Thursday 8 September 2011

Literary Blog Hop, September 8-11

Literary Blog Hop

The Literary Blog Hop is back! Yay! The trusty internetness tells me that I haven't participated since the start of July, so it's good to be back. Hosted as ever by the fab The Blue Bookcase, this week they ask:

Must all literary writing be difficult? Can you think of examples of literary writing that wasn't difficult?

I think the answer to this question depends on your definition of difficult, and your definition of literary. I would consider, for example, childrens books like His Dark Materials trilogy to be pretty literary (I'll fight you about that one, seriously) but in terms of language, it's not very difficult to read, although I suppose it is conceptually pretty complex.

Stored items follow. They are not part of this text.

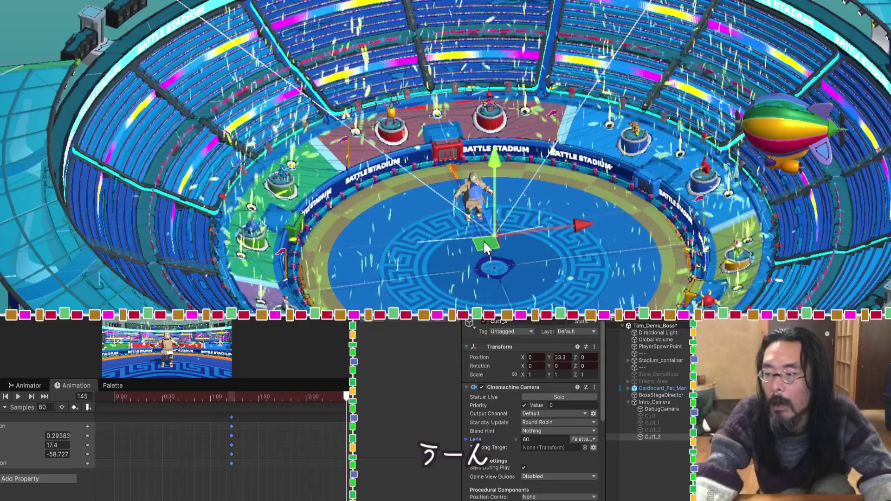
mouse_move(483, 241)
mouse_down()
mouse_move(488, 137)
mouse_move(391, 195)
mouse_move(459, 200)
mouse_move(519, 186)
mouse_move(597, 204)
mouse_move(587, 232)
mouse_move(585, 222)
mouse_up()
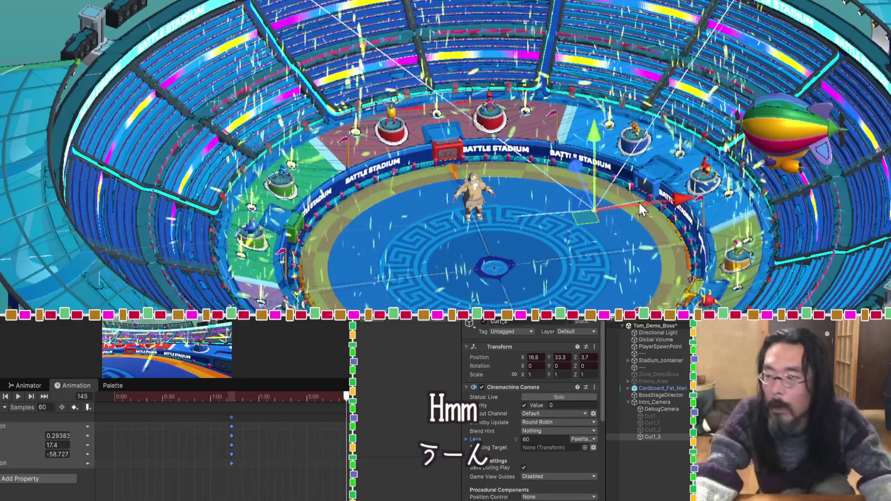
key(e)
drag(603, 176, 584, 100)
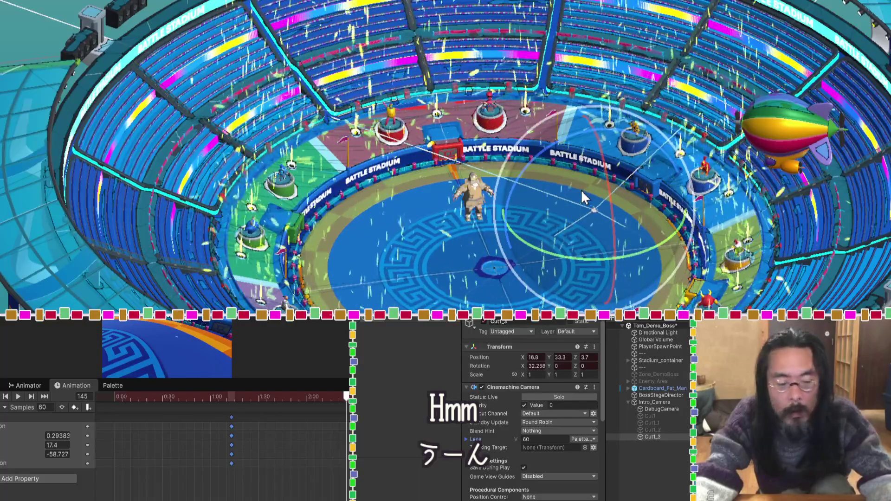
key(w)
drag(581, 216, 495, 118)
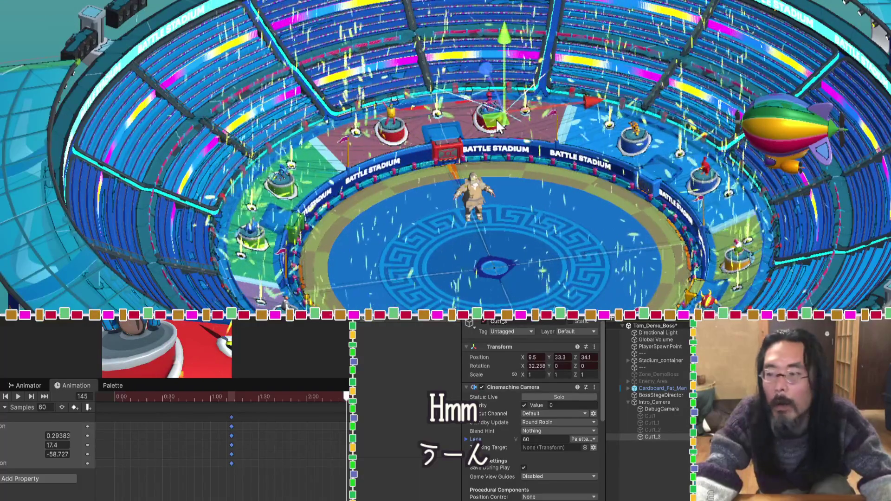
drag(507, 44, 506, 32)
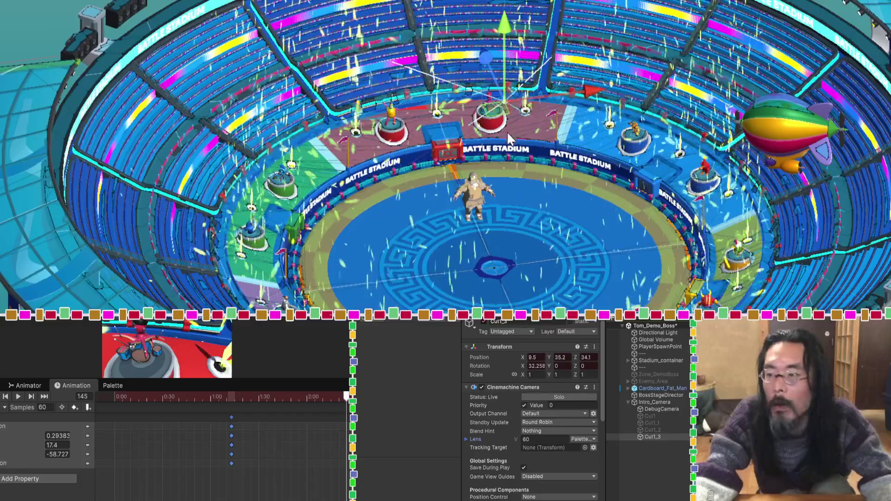
drag(500, 112, 500, 116)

In fact, maybe it's not difficulty that people are talking about when they talk about literary works at all, but rather complexity, which is a completely different thing- just because you have to pay a lot of attention and apply a lot of analysis to a book yourself, that isn't necessarily a bad thing, it's just a sign of how complex the book is, or, in other words, how good it is. In terms of what I read, the books I find the most difficult to read are not necessarily the most complex (East of Eden, for example, is pretty complex, but it's so easy to just sail through-or at least that's what I find) but rather the ones that use the most 'clunky' language- Dickens is my ultimate nightmare, because he uses about 20 words to say what Steinbeck could achieve in about two. Difficulty for me, then, comes when someone rambles for no good reason, rather than when they use the sparsest amount of words to have the biggest impact, and nothing is superfluous to the story- a kind of complexity that doesn't at all have to be difficult.

If that made any sense then that's a bit of a miracle- I am a little bit rusty on attempting to talk intelligently about anything. I guess my point is though, that while a literary work is always complex, it doesn't, as an extension of this automatically have to be difficult. That's just my opinion- what do you have to say on the matter? Think 'literary' works are just awful, difficult pieces of trash? Let me know in the comments and I'll tell you why you're wrong...

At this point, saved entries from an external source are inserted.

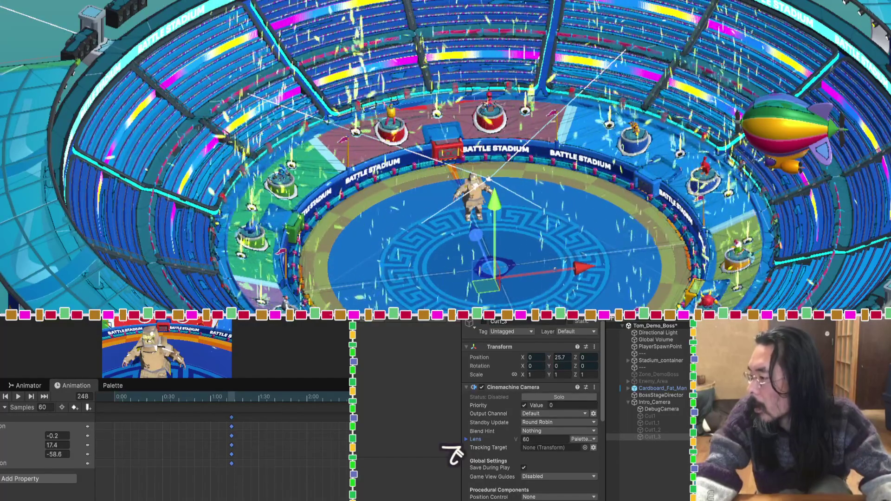
Step: Play back the intro timeline preview and box-select the keyframes near 2:20
key(space)
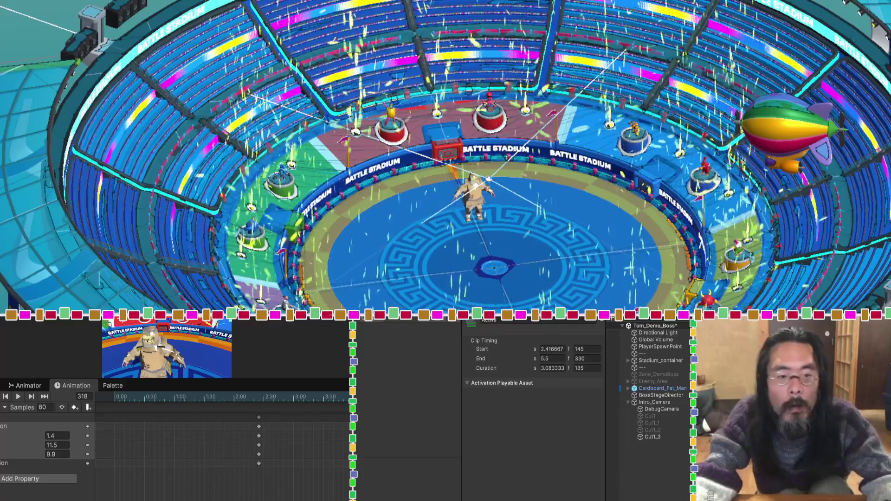
scroll(223, 441, right, 1)
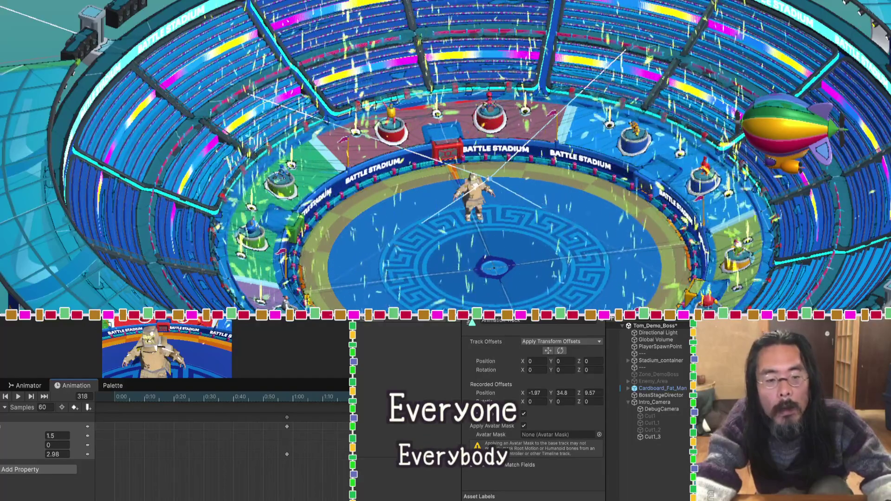
scroll(222, 426, right, 1)
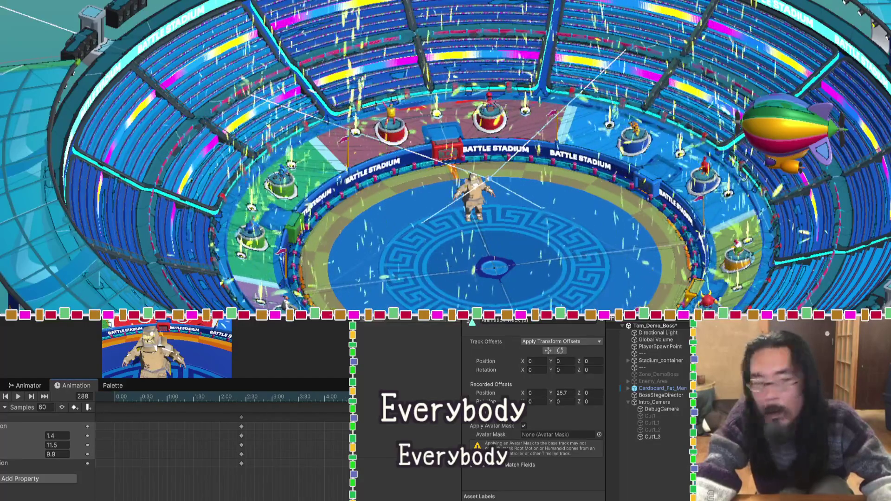
drag(221, 497, 302, 413)
Step: Show the 2:20 keys as fitted curves and set their right tangents to Free
key(c)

  1. I actually kind of want to try East of Eden because it looks complex (in content at least) but it doesn't have the clunky language of someone like Dickens. I think there's a place for Dickens, but he's not my first choice.

  2. This is such a multi faceted question that is also very subjective so it would be hard for me to answer, but I think you did a good job!

  3. His Dark Materials trilogy is the perfect example of what I was trying to get at in my response (and I posted my review of the triolgy only the other day!).

    The challenge or difficulty in literary fiction is in the ideas and themes, not the prose which could be as easy to read as other types of fiction.

  4. One of my favorite Jane Austen quotes makes me laugh because it pokes fun at the verbosity of some authors: "I cannot speak well enough to be unintelligible." The idea that a more skilled writer will write unintelligible sentences just doesn't fly with me. Allowing for differences in style, generally speaking I think that more skill should equal the ability to communicate your ideas in fewer words. Like your Dickens/Steinbeck comparison. :)

  5. I agree, a complex novel needn't be overly verbose. I recently read Madame Bovary and Flaubert employs very simple language to communicate complex ideas. So complexity doesn't have to be present in the style of the narrative to be present in a novel's themes and ideas that are brimming below the surface.